Babe: 3 years and 4 months
Babeling: 7 weeks

So far the babe has not been parented by babyfather and I so much as by a committee of self-help books. This is because I have no idea what I’m doing, the grandparents live elsewhere, there are no NVQs available in the subject and I don’t trust my instincts for a second.

For her routine since infancy the babe has to thank a combination of Gina Ford, The Contented Little Baby Book*, and a life-saving little number called On Becoming Babywise. How we settle her off to sleep comes out of Dr Green’s Toddler Taming. Discipline and taking responsiblity, Boundaries for Kids by Cloud and Townsend. Keeping her emotionally healthy, How to Really Love your Child by Ross Campbell. And now for the next stage! Siblings without Rivalry by Faber and Mazlish. I am READY.

This book has the same approach as their other book, How to Talk so Kids will Listen and Listen so Kids will Talk, which is excellent. When I say excellent I mean I haven’t actually had much chance to put it into practice but the theory is beautiful. And I’ve now had a go of a few techniques with spectacular results.

Part of their advice is to describe a problem to the child and let him/her find a solution by themselves, rather than telling them what to do, or indeed thumping them.

Exhibit A:

The babe is in her bath. I am trying to rinse her hair.

Babymother: Close your eyes and put your head back so I can rinse your hair please.

Babe: Don’t want to!

Babymother: Babe – we need to rinse your hair…

B: *sob wail* No!
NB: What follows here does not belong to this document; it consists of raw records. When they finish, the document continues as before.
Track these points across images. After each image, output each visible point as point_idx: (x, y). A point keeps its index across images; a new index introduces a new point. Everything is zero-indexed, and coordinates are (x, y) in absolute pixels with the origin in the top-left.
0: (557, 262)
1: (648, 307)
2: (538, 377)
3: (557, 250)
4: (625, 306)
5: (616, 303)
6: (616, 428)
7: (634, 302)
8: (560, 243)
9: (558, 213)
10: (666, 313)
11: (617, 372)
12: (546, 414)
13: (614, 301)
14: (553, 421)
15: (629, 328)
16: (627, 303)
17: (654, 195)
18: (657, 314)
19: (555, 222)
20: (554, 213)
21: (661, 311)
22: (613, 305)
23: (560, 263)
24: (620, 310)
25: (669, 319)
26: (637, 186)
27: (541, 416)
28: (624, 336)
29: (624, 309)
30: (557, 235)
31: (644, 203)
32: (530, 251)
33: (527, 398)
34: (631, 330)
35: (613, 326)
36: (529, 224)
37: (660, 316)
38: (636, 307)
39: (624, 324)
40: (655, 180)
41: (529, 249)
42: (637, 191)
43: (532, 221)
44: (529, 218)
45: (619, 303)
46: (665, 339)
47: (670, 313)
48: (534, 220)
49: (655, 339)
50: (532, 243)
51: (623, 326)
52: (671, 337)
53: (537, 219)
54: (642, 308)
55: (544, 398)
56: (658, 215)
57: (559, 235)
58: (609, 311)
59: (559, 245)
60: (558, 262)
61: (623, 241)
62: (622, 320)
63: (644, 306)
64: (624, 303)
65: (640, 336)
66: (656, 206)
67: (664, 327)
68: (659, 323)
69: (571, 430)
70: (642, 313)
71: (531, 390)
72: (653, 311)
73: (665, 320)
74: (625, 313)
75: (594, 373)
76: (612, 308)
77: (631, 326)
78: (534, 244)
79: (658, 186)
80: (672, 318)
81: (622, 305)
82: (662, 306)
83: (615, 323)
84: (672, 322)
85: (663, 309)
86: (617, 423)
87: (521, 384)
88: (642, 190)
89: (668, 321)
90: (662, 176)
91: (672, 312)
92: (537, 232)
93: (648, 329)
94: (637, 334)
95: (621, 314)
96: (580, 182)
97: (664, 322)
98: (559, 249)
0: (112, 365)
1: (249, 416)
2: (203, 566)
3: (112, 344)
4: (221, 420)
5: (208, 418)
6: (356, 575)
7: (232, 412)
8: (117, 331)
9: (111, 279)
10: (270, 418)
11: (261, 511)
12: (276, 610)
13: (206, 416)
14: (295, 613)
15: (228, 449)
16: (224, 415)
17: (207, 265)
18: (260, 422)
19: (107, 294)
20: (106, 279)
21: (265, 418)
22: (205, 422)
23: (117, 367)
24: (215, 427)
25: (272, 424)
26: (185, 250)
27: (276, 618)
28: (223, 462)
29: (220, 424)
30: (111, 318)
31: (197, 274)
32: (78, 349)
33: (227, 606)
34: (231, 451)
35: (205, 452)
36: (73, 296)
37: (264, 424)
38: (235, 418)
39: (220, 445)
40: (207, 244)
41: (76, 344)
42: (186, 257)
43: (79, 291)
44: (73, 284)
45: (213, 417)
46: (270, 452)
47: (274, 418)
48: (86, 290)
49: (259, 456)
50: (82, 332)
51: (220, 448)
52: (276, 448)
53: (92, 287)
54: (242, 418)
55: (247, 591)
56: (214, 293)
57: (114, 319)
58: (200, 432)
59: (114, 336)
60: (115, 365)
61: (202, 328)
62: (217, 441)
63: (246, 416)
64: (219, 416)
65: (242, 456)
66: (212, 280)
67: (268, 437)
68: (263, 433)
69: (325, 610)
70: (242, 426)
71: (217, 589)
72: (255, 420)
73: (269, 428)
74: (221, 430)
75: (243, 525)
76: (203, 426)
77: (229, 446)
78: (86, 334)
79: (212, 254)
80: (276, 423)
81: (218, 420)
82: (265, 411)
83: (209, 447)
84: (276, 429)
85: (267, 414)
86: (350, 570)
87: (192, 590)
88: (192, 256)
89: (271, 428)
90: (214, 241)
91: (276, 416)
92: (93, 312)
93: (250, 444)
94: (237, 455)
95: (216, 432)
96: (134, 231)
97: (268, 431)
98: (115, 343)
Don’t want to!

[This could be related to me losing my temper during previous bathtime when babeling was screaming and I did end up getting shampoo in her eyes. Ahem.]

Babymother: (about to lose temper again but remembers Book) Are you afraid that I’m going to get shampoo in your eyes again?

B: *sob wail* Yes!

BM: Oh dear. I wonder what we’re going to do then, cos you can’t go to bed with shampoo in your hair.

B: *wail sob*


B: I’m going to cry and THEN I’ll put my head back. *sob wail*

BM: OK. How long do you need to cry for? What shall I count to?

B: *sob wail* 79! *wail sob*

BM: Nope. That’s too long.

B: *wail sob* 15!

BM: OK! *counts to 15*

B: *sob wail* I’m ready now *closes eyes and puts head back*.

Exhibit B:

Playing with two friends – one has her bike and the other has the ride-on car.

Babe: Mummy! William won’t let me ride on the car!

BM: Oh dear! Three children and only two toys with wheels on! What are we going to…

B: No, mummy! There’s three! There’s my scooter! *disappears to fetch scooter and at least 5 minutes’ peaceful play ensues*

Of course, it’s possible this works because the babe has more emotional intelligence than babyfather and I put together, and we can’t take credit for it because she was born that way. And anyway this approach only works if I ignore my instinct to shout until blue in the face. Now to work out how to calmly discourage her from biting the babeling’s nose.

* I think few people can stomach an undiluted Gina Ford: ‘6.45am: remove baby’s covers and open blinds. Baby must be up and feeding by no later than 7.00am. Switch to right breast at 7.13..’ etc. OK I exaggerate – slightly. But please don’t shut my blog down Gina!